• **WORK INSTRUCTION**
The records below are to be restated word for word; their pictures are not.

[Stored data entries]
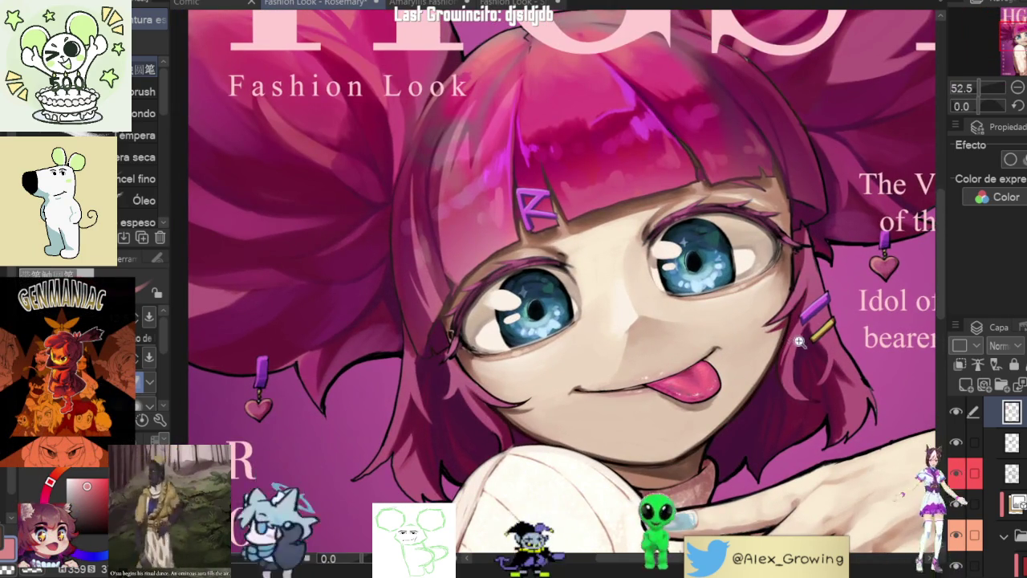
{"action": "scroll", "coordinate": [798, 341], "scroll_direction": "down", "scroll_amount": 3}
{"action": "scroll", "coordinate": [732, 357], "scroll_direction": "up", "scroll_amount": 1}
{"action": "scroll", "coordinate": [656, 395], "scroll_direction": "up", "scroll_amount": 3}
{"action": "scroll", "coordinate": [541, 349], "scroll_direction": "up", "scroll_amount": 5}
{"action": "scroll", "coordinate": [747, 265], "scroll_direction": "up", "scroll_amount": 3}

• **SOLUTION FOR THIS PROBLEM**
{"action": "scroll", "coordinate": [798, 341], "scroll_direction": "down", "scroll_amount": 3}
{"action": "scroll", "coordinate": [732, 357], "scroll_direction": "up", "scroll_amount": 1}
{"action": "scroll", "coordinate": [656, 395], "scroll_direction": "up", "scroll_amount": 3}
{"action": "scroll", "coordinate": [541, 349], "scroll_direction": "up", "scroll_amount": 5}
{"action": "scroll", "coordinate": [747, 265], "scroll_direction": "up", "scroll_amount": 3}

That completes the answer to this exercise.